Exercise is a basic necessity in wake of pandemic: Dutch Sports Council
It is high time that the government acknowledged that sport and exercise are basic life necessities, according to the Dutch Sports Council. Movement can help in both enabling better protection against the development of diseases and against the serious consequences of infectious diseases, including Covid-19, the council pointed out in a letter to the Ministers of Health, Welfare and Sport (VWS).
The council called on the three ministers to regard sports and exercise as a basic necessity of life and to protect the Dutch population against inactivity. With two pandemic "wake-up calls" –– lack of exercise and Covid-19 –– plus research showing that lack of exercise is the biggest health problem of the 21st century, the council was surprised and saddened that in her first week, Minister Conny Helder indicated that sport and exercise are not an essential service, it said.
The council also encouraged the government to switch to health protection rather than health promotion. Health promotion assumes that citizens can make an individual choice for a healthy lifestyle, whereas the basic principle of health protection is that the government must protect citizens from an unhealthy lifestyle.
“People cannot always make the personal choice to have an active lifestyle. Just look at neighborhoods without sports facilities," said council member Erik Scherder. "Or take schools, offices and care institutions where children, adults and the elderly are 'forced' to sit. But also think of groups of people who have little choices, such as people with a disability or a low income. In situations like this, people must be protected by the government from inactivity."
Protection has proven to be a better route than health promotion, according to the council. This was demonstrated in the anti-smoking measures which have included banning smoking advertisements and smoking in the workplace and in the hospitality industry.

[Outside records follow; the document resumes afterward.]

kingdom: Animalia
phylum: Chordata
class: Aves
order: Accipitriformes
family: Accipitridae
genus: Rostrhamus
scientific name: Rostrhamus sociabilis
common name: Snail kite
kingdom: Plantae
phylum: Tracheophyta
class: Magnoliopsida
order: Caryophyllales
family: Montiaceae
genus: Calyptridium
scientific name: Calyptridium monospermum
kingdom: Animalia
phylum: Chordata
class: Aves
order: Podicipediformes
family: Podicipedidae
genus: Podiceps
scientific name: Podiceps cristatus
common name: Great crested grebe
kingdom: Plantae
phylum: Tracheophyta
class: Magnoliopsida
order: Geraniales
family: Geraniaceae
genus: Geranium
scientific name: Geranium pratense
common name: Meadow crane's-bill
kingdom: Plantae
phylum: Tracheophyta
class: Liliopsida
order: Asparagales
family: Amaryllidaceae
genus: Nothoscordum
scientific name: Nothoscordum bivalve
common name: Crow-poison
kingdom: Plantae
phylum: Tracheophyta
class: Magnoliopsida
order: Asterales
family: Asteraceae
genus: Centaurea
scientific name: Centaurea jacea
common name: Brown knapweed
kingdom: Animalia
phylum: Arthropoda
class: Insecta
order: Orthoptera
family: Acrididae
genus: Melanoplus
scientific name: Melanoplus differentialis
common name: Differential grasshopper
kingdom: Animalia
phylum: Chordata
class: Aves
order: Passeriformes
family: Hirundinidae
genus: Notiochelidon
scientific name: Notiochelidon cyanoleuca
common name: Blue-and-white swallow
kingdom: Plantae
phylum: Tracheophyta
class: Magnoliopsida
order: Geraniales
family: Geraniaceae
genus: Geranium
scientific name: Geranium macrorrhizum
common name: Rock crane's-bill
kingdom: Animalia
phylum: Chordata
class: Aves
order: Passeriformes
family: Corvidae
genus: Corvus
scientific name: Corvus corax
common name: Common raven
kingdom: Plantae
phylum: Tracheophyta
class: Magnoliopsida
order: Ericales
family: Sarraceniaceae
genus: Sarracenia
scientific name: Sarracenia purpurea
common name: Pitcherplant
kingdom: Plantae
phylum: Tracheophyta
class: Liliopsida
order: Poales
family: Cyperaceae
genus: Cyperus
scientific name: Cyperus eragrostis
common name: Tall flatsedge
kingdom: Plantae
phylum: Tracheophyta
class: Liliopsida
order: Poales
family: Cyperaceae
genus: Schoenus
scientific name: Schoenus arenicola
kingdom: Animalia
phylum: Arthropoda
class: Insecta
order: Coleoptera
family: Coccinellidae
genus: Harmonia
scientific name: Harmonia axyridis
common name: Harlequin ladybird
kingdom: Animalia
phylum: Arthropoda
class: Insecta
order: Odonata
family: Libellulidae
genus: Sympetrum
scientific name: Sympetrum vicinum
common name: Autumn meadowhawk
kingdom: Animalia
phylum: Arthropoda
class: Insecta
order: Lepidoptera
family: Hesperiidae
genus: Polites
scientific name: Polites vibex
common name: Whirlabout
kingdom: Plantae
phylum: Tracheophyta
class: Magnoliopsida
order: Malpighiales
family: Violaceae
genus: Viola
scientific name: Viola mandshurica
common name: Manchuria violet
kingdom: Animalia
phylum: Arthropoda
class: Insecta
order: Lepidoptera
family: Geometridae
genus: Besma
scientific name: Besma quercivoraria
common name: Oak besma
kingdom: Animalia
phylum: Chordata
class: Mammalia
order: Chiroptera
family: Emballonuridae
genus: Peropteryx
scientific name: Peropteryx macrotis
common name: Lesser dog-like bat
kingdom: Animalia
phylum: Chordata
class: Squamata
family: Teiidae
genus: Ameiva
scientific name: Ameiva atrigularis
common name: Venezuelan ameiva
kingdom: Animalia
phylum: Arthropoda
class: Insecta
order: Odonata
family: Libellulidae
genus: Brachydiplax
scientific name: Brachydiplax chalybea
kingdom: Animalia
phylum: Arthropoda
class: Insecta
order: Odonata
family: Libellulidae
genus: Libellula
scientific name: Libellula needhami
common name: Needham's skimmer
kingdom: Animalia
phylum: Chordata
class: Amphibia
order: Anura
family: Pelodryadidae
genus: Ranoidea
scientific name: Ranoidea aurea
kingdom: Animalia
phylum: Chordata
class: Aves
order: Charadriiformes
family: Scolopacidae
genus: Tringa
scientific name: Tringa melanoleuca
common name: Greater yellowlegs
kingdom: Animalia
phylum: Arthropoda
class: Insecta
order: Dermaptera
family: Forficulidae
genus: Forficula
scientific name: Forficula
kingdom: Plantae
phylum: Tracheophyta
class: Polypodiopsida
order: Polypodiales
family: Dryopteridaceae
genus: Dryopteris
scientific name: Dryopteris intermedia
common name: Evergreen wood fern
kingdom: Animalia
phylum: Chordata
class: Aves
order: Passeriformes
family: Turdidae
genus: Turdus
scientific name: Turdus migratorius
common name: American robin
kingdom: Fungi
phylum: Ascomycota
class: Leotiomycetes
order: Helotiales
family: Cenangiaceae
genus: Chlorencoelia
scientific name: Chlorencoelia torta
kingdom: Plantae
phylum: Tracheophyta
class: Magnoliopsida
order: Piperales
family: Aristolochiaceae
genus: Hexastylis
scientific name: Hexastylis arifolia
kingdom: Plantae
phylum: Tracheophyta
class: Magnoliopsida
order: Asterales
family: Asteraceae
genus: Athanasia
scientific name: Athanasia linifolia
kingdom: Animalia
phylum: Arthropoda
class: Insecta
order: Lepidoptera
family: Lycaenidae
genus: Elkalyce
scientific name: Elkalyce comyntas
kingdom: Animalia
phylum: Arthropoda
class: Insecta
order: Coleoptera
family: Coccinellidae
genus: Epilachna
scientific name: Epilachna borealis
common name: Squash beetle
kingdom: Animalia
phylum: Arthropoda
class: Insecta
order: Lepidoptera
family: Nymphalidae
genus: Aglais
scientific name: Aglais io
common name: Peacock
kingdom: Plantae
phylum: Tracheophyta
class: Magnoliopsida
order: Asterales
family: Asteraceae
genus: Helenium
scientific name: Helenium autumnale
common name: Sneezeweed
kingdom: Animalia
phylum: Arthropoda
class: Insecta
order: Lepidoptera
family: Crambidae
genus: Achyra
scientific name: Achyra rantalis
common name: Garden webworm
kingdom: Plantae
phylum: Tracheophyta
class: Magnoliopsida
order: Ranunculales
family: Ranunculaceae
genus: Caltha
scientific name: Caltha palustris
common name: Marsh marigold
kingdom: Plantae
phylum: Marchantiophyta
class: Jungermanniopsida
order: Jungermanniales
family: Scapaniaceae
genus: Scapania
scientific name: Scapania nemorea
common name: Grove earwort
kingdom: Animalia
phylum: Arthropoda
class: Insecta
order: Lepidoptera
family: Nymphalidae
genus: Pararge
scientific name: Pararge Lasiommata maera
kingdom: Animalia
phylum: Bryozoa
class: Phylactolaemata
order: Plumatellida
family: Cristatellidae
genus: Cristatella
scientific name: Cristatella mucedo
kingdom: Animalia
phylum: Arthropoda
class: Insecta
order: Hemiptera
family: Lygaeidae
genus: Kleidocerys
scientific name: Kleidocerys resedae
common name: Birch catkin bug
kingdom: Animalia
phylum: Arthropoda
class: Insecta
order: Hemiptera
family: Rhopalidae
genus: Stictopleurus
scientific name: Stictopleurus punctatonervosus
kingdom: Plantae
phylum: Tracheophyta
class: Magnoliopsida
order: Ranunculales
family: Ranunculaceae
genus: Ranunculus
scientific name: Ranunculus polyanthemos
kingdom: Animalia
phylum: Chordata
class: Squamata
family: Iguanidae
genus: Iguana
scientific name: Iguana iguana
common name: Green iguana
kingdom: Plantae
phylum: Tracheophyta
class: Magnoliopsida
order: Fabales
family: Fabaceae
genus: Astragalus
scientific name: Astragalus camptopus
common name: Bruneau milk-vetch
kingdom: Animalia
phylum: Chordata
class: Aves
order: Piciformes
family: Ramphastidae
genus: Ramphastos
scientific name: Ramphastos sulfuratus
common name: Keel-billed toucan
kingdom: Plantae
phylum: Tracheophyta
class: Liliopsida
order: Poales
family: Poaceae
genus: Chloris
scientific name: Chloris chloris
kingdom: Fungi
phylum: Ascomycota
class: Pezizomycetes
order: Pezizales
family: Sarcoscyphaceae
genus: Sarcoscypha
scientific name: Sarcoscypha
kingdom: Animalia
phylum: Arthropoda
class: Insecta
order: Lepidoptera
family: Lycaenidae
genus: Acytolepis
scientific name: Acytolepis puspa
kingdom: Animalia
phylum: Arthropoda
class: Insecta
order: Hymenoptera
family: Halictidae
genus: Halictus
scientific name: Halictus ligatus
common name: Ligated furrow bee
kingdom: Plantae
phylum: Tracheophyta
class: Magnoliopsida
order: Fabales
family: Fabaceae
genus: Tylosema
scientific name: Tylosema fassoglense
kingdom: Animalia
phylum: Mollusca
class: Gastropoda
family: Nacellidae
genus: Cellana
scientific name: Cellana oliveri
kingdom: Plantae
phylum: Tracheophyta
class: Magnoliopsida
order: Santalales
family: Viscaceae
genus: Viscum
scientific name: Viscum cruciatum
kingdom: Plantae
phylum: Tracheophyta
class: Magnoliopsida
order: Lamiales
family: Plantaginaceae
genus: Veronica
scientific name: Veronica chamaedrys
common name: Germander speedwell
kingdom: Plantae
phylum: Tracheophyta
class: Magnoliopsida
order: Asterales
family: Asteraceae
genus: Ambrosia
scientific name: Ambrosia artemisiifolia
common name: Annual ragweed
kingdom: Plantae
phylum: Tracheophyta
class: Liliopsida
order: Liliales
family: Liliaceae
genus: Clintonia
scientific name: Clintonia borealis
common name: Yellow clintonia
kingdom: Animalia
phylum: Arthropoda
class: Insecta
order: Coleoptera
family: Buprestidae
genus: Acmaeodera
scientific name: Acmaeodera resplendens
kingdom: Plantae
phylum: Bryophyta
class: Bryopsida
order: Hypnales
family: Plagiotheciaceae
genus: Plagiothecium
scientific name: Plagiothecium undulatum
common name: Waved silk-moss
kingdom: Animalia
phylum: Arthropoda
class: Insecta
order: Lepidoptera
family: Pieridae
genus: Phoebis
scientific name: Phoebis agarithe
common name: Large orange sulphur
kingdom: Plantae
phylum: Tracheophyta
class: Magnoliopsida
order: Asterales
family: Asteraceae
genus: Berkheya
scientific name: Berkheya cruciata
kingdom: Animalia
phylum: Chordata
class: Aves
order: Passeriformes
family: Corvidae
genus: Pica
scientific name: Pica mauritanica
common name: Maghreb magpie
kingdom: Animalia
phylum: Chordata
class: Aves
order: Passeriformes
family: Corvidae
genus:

The sports council believes the government can play a crucial, protective role in tackling lack of exercise. It also encourages a law that will make sport and exercise available to everyone.
“The urgency of the issue of inactivity is so great that we cannot ignore it," said Council Chair Michael van Praag. "Until then, the Public Health Act offers the Cabinet the opportunity to declare sport and exercise essential, so that the current sport and exercise offer can remain open under all circumstances."